About External Validation

ArminAll · February 19, 2025, 12:37pm

Hi everyone,
I have three datasets: A, B, and C. Datasets A and B come from the same source, while dataset C comes from a different source. I applied unsupervised dimensionality reduction using all three datasets and then trained and developed the model using dataset A. I subsequently evaluated the model using datasets B and C.
Would using dataset C in this context be considered external validation?
Thank you in advance for your insights!

samw235711 · February 19, 2025, 1:40pm

You cannot use all 3 datasets to do dimensionality reduction; you have to do it only in the training set (A,B) - probably just A actually if you want to have an internal test set B.

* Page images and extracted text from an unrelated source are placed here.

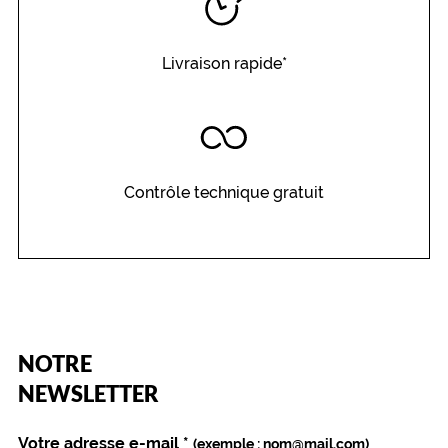
Livraison rapide*
Contrôle technique gratuit
(Ce
NOTRE
champ
est
Name
NEWSLETTER
obligatoire)
Votre adresse e-mail
*
(exemple : nom@mail.com)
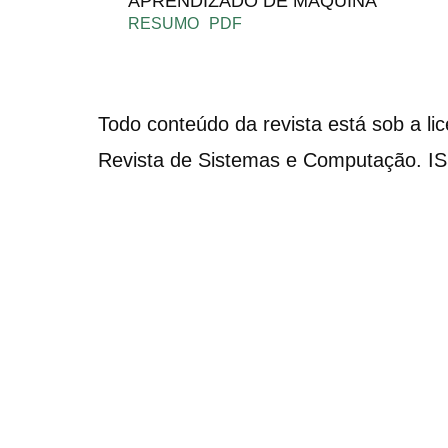
APRENDIZADO DE MÁQUINA
RESUMO
PDF
Todo conteúdo da revista está sob a li
Revista de Sistemas e Computação. I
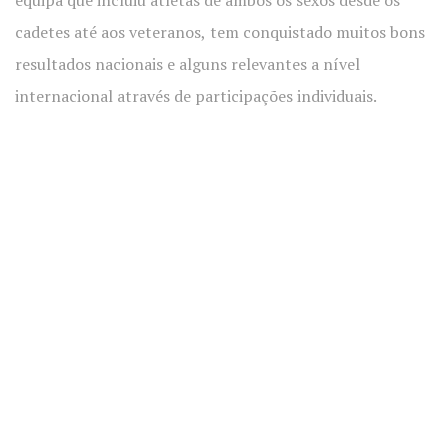
equipa que incluiu atletas de ambos os sexos desde os
cadetes até aos veteranos,
tem conquistad
o muitos bons
resultados
nacionais e alguns relevantes
a nível
internacio
nal através de participaç
ões individuai
s.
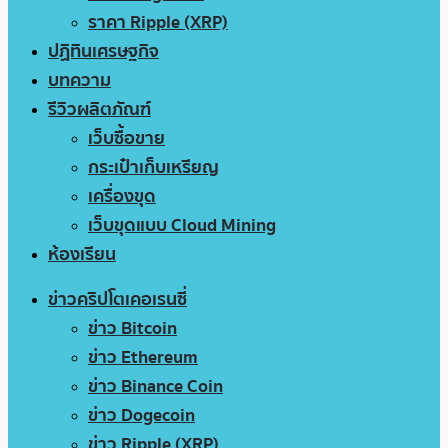
ราคา Ripple (XRP)
ปฏิทินเศรษฐกิจ
บทความ
รีวิวผลิตภัณฑ์
เว็บซื้อขาย
กระเป๋าเก็บเหรียญ
เครื่องขุด
เว็บขุดแบบ Cloud Mining
ห้องเรียน
ข่าวคริปโตเคอเรนซี่
ข่าว Bitcoin
ข่าว Ethereum
ข่าว Binance Coin
ข่าว Dogecoin
ข่าว Ripple (XRP)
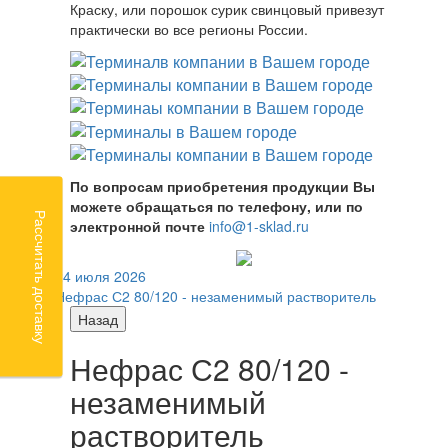
Краску, или порошок сурик свинцовый привезут
практически во все регионы России.
По вопросам приобретения продукции Вы
можете обращаться по телефону, или по
Рассчитать доставку
электронной почте
info@1-sklad.ru
24 июля 2026
Нефрас С2 80/120 - незаменимый растворитель
Назад
Нефрас С2 80/120 -
незаменимый
растворитель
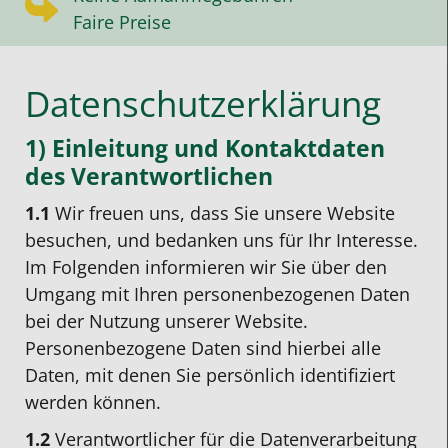
Faire Preise
Datenschutzerklärung
1) Einleitung und Kontaktdaten
des Verantwortlichen
1.1
Wir freuen uns, dass Sie unsere Website
besuchen, und bedanken uns für Ihr Interesse.
Im Folgenden informieren wir Sie über den
Umgang mit Ihren personenbezogenen Daten
bei der Nutzung unserer Website.
Personenbezogene Daten sind hierbei alle
Daten, mit denen Sie persönlich identifiziert
werden können.
1.2
Verantwortlicher für die Datenverarbeitung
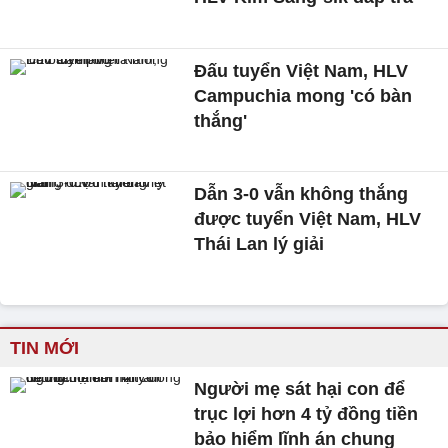
Đấu tuyển Việt Nam, HLV
Campuchia mong 'có bàn
thắng'
Dẫn 3-0 vẫn không thắng
được tuyển Việt Nam, HLV
Thái Lan lý giải
TIN MỚI
Người mẹ sát hại con để
trục lợi hơn 4 tỷ đồng tiền
bảo hiểm lĩnh án chung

Otherwise if C is from a different source, it would appear to be external validation.

f2harrell · February 20, 2025, 2:08pm

But there are some cases with doing data reduction on all data combined is OK, i.e., any instability in data reduction patterns does not systematically bias predictive modeling once the outcome is revealed.

Whether C gives you an external validation depends on how C was selected.

ArminAll · February 20, 2025, 5:21pm

Thank you, Dr. Harrell,
Just a question.
What are those conditions?
C is a regional representative cohort that is temporarily and otherwise independent of dataset A & B and is being used only for data dimensionality reduction and then the external validation.

Thanks

f2harrell · February 20, 2025, 11:49pm

Isn’t C informative enough, including estimating time trends, to include it in model development?

samw235711 · February 21, 2025, 12:07am

You’re right! Apologies. I think I just had a knee-jerk reaction. For example, consider the unsupervised dimensionality reduction: just taking the first covariate.

ArminAll · February 21, 2025, 1:36pm

It’s informative, but since we needed to have an external validation, we aimed to use it as external validation. Can we use it as external validation in this way?

f2harrell · February 24, 2025, 12:26pm

Why did you need an external validation? Did you do a sample size calculation to show that both the training sample size and the external validation sample size are adequate?